Am Wochenende ist meine Familie zu Besuch in
Berlin. Wir haben ein paar Unternehmungen geplant, werden die Gärten der
Welt in Marzahn besichtigen, im Frohnauer Umland wandern, über den Markt in
Zehlendorf schlendern. Ich bemühe mich, die Zeit zu genießen, mich auf die Gesellschaft,
die Gespräche, das Programm ein- und meine Schwermut für eine Weile
loszulassen. Es fällt mir auch an diesen Tagen schwer, aufzustehen und dem
Abendprogramm entziehe ich mich zumindest an zwei von drei Tagen. Aber
ansonsten gelingt es mir wohl einigermaßen, mich zu beteiligen. Depression ist
auch: Aufstehen, Zähne putzen, arbeiten, Sport machen, Freunde/Familie treffen,
über Scherze lachen. Funktionieren, sich nichts anmerken lassen / sich
zusammenreißen einerseits, und andererseits die Gunst der Stunde und/oder
kleine Energieschübe nutzen, um sich selbst ein wenig abzulenken. Das ist immer
anstrengend, aber es sind auch immer sehr wertvolle und schöne Momente, die wir
miteinander erleben, und ich bin jedes Mal dankbar über das große Verständnis,
das mir und meinen Stimmungen dabei entgegengebracht wird.
In den Gesprächen kann ich auch ein paar meiner
Gedanken über die Katastrophe auf Lesbos teilen. Das Gefühl, etwas tun zu
wollen. „Es gibt nichts Gutes. Außer: Man tut es“ – mein Vater zitiert Erich
Kästner und überlegt, etwas Geld an eine Hilfsorganisation zu spenden. Und ich
treffe am Abend die Entscheidung, mich bei einer Organisation anzumelden, die Bildungspatenschaften
zwischen Ehrenamtlichen und sozial benachteiligten Schülern*innen mit
Migrationshintergrund vermittelt. Die Welt werde ich damit nicht verändern, das ist mir bewusst. Vielleicht aber meine Weltsicht, mein Gefühl, nichts bewirken zu können, mit
meinem Handeln keinen sinnvollen Beitrag für eine bessere Welt zu leisten.

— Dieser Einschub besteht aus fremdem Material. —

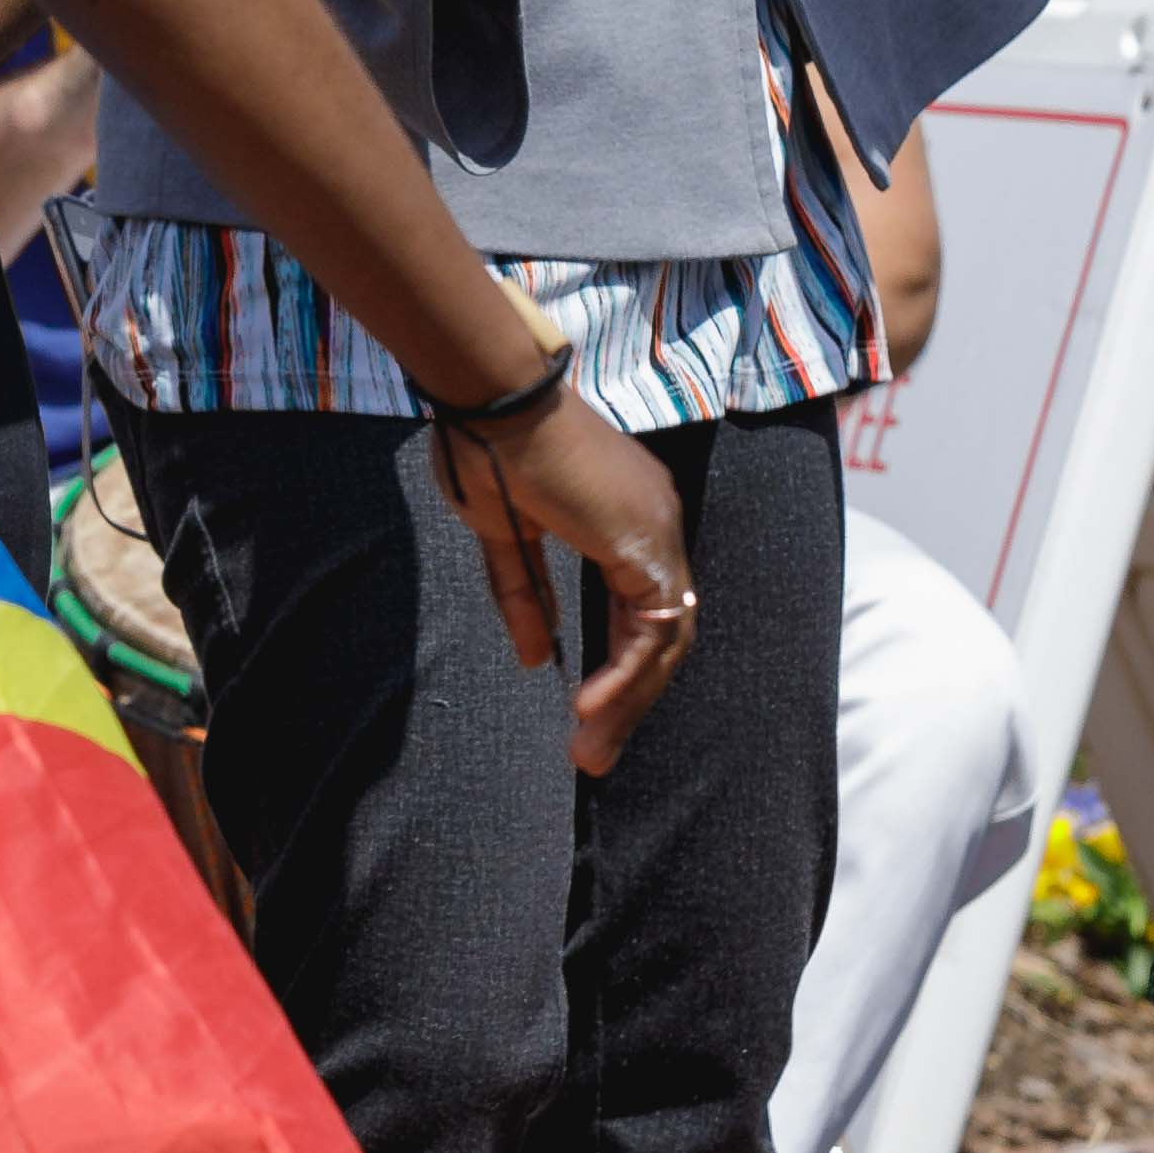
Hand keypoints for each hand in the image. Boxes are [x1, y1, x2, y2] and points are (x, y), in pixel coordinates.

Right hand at [430, 388, 696, 774]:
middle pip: (661, 635)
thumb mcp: (505, 537)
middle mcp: (655, 525)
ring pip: (664, 642)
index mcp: (625, 519)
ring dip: (629, 703)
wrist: (493, 399)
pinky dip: (626, 677)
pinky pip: (651, 631)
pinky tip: (589, 708)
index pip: (641, 611)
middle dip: (628, 701)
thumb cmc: (489, 448)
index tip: (585, 713)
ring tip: (589, 750)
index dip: (619, 667)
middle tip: (590, 753)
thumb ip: (525, 596)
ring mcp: (657, 534)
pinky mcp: (645, 546)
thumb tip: (537, 659)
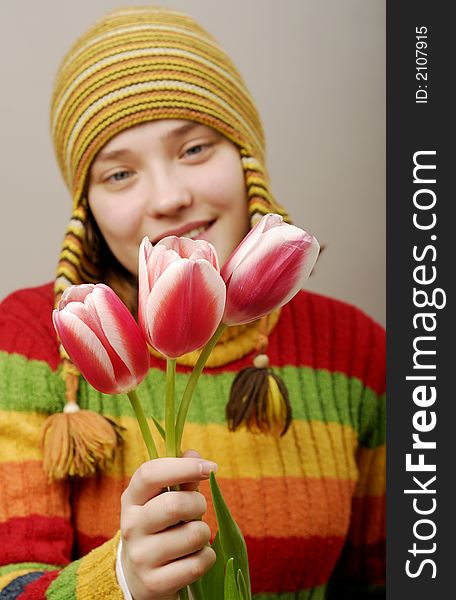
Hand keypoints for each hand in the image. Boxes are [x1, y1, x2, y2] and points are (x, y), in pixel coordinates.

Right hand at [120, 450, 216, 599]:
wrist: (137, 577)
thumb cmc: (159, 527)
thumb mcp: (163, 500)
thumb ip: (181, 478)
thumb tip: (194, 453)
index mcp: (131, 499)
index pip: (149, 473)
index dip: (182, 466)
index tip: (210, 467)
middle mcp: (131, 526)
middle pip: (175, 504)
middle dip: (199, 504)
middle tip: (199, 509)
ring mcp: (141, 557)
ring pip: (193, 535)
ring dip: (203, 534)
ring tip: (191, 537)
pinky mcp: (154, 583)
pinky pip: (199, 563)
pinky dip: (206, 558)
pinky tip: (192, 558)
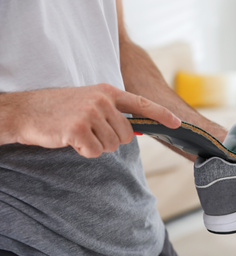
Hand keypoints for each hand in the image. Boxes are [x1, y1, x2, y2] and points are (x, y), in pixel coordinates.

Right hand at [3, 84, 180, 157]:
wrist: (27, 111)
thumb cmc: (61, 108)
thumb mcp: (91, 102)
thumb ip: (113, 112)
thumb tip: (134, 130)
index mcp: (107, 92)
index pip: (141, 104)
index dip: (161, 115)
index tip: (177, 124)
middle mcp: (102, 101)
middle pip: (126, 135)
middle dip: (112, 139)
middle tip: (91, 131)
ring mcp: (90, 113)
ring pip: (112, 146)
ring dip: (96, 146)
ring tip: (79, 133)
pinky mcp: (78, 129)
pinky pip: (95, 152)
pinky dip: (85, 151)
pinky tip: (72, 140)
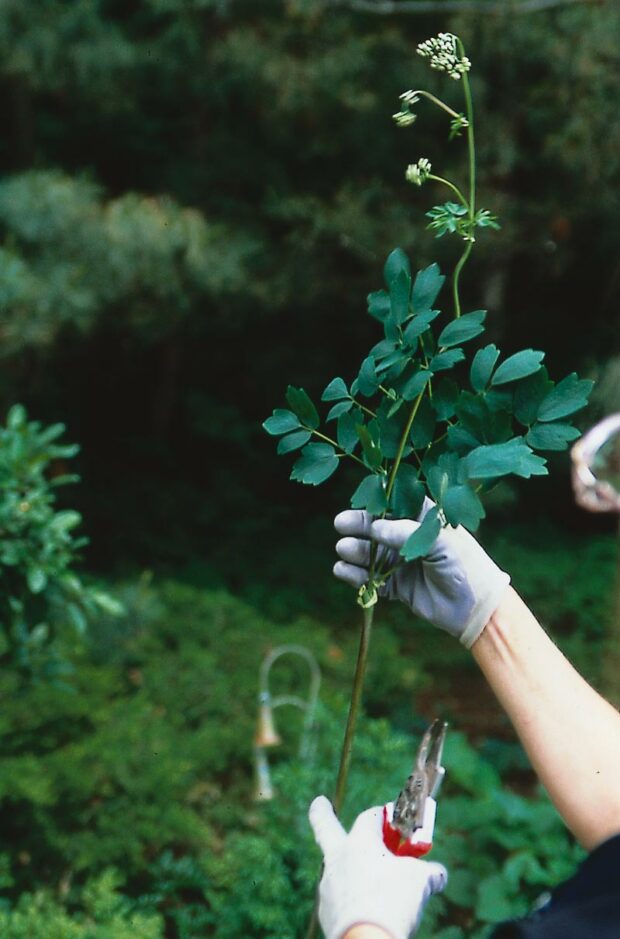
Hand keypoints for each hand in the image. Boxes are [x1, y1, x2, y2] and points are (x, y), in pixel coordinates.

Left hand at [308, 796, 446, 938]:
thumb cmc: (393, 902)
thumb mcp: (421, 882)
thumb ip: (429, 872)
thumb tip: (438, 875)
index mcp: (360, 842)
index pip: (371, 816)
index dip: (385, 815)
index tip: (394, 818)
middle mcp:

Direkt im Anschluss erhalte ich eine automatisch
generierte Willkommens-Mail mit einer Bestätigung der Anmeldung und der Aufforderung,
über das Online-Terminbuchungstool einen Termin für ein Kennenlerngespräch zu
vereinbaren. Und nun bin ich tatsächlich aufgeregt und ganz gespannt, auf
dieses neue Projekt. Dieses Gefühl hatte ich schon lange nicht mehr.